FEW films in recent memory have simultaneously pastiched and felt thoroughly a part of a stylised and melodramatic bygone era as this oddball witch’s brew of a horror-comedy from writer-director Anne Biller.
Elaine (Samantha Robinson) is a modern-day witch who uses her looks, seductive charm and specially made love potions to lure various men to her and get them to fall in love with her.
When she moves to a new small town to continue her work, it garners the suspicious attention of a determined local police officer. She’s like a potion-wielding wolf in Stepford-wife clothing and the men better watch out.

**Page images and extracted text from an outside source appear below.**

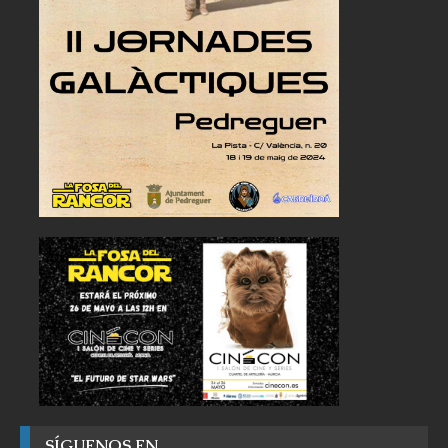
SÍGUENOS EN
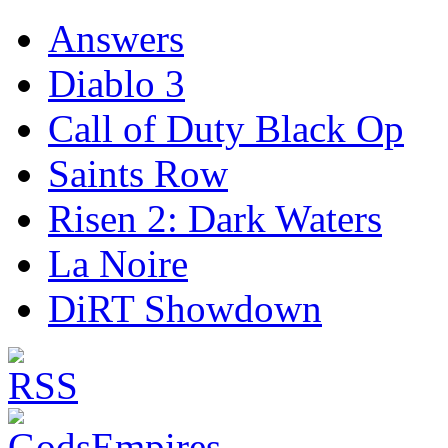
Answers
Diablo 3
Call of Duty Black Op
Saints Row
Risen 2: Dark Waters
La Noire
DiRT Showdown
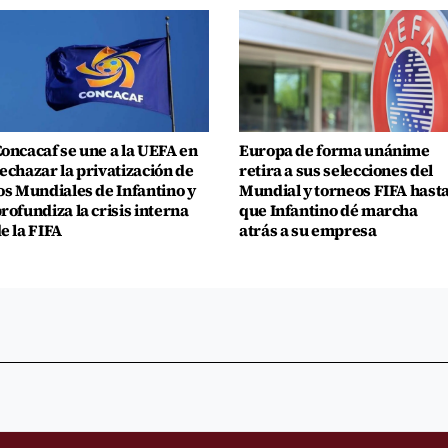
oncacaf se une a la UEFA en
Europa de forma unánime
echazar la privatización de
retira a sus selecciones del
os Mundiales de Infantino y
Mundial y torneos FIFA hast
rofundiza la crisis interna
que Infantino dé marcha
e la FIFA
atrás a su empresa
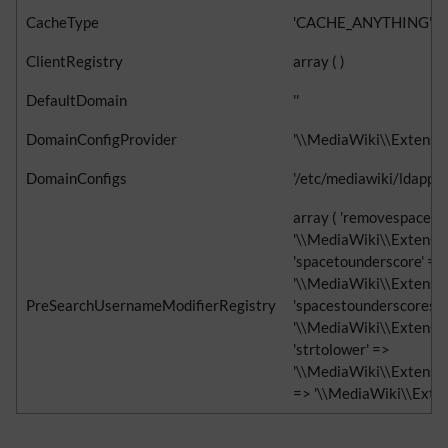
CacheType
'CACHE_ANYTHING'
ClientRegistry
array ( )
DefaultDomain
''
DomainConfigProvider
'\\MediaWiki\\Extensi
DomainConfigs
'/etc/mediawiki/ldappro
array ( 'removespaces'
'\\MediaWiki\\Extensi
'spacetounderscore' =>
'\\MediaWiki\\Extensi
PreSearchUsernameModifierRegistry
'spacestounderscores' 
'\\MediaWiki\\Extensi
'strtolower' =>
'\\MediaWiki\\Extensi
=> '\\MediaWiki\\Exte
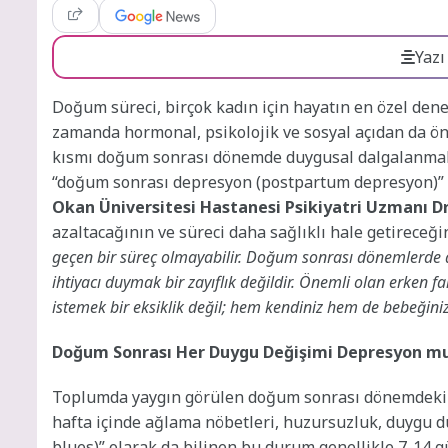
Yazı
Doğum süreci,
birçok kadın için hayatın en özel dene
zamanda hormonal, psikolojik ve sosyal açıdan da öne
kısmı doğum sonrası dönemde duygusal dalgalanmalar
“doğum sonrası depresyon (postpartum depresyon)” ol
Okan Üniversitesi Hastanesi Psikiyatri Uzmanı Dr.
azaltacağının ve süreci daha sağlıklı hale getireceğin
geçen bir süreç olmayabilir. Doğum sonrası dönemlerde
ihtiyacı duymak bir zayıflık değildir. Önemli olan erken
istemek bir eksiklik değil; hem kendiniz hem de bebeğiniz iç
Doğum Sonrası Her Duygu Değişimi Depresyon m
Toplumda yaygın görülen doğum sonrası dönemdeki d
hafta içinde ağlama nöbetleri, huzursuzluk, duygu d
blues)” olarak da bilinen bu durum genellikle 7-14 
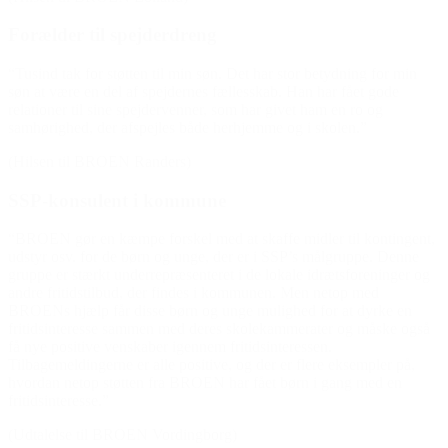
Forælder til spejderdreng
“Tusind tak for støtten til min søn. Det har stor betydning for min
søn at være en del af spejdernes fællesskab. Han har fået gode
relationer til sine spejdervenner, som har givet ham en ro og
samhørighed, der afspejles både herhjemme og i skolen.”
(Hilsen til BROEN Randers)
SSP-konsulent i kommune
“BROEN gør en kæmpe forskel med at skaffe midler til kontingent,
udstyr osv. for de børn og unge, der er i SSP’s målgruppe. Denne
gruppe er stærkt underrepræsenteret i de lokale idrætsforeninger og
andre fritidstilbud, der findes i kommunen. Men netop med
BROENs hjælp får disse børn og unge mulighed for at dyrke en
fritidsinteresse sammen med deres skolekammerater og måske også
få nye positive v
enskaber igennem fritidsinteressen.
Tilbagemeldingerne er alle positive, og der er flere eksempler på,
hvordan netop støtten fra BROEN har fået børn i gang med en
fritidsinteresse.”
(Udtalelse til BROEN Vordingborg)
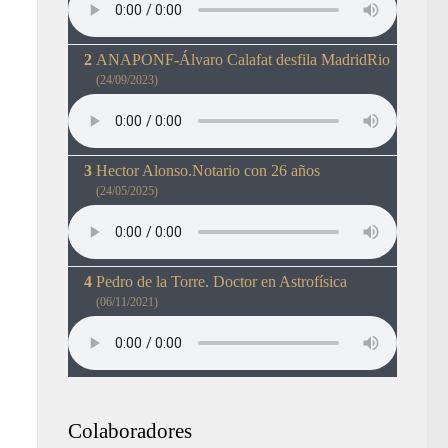
ANAPONF-Álvaro Calafat desfila MadridRio
(24/09/2023)
Hector Alonso.Notario con 26 años
(24/05/2025)
Pedro de la Torre. Doctor en Astrofísica
(06/11/2021)
Colaboradores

To its credit it’s a film that feels like it genuinely could have come out 40 or 50 years ago, evoking a time that now feels distant, but is nicely realised on screen here, whether it’s the faux aesthetic (kitsch wardrobe, exaggerated make-up, outdated ’60s music) or intentionally campy character interactions.
It all serves to create a mood that whisks us back to a time – and style of cinema – that’s now out of reach, served up with a knowing wink and tongue lodged firmly in its cheek.
The overall idea does start to wane in the second half, dragging its feet and getting rather repetitive because of its overlong two-hour runtime. But there’s a good amount of fun to be had in how it mixes together everything from campy dialogue and a kind of horror soap-opera plot to a genuinely tragic undercurrent that comments on female sexuality, expected norms and how society has (and continues to) treat the gender.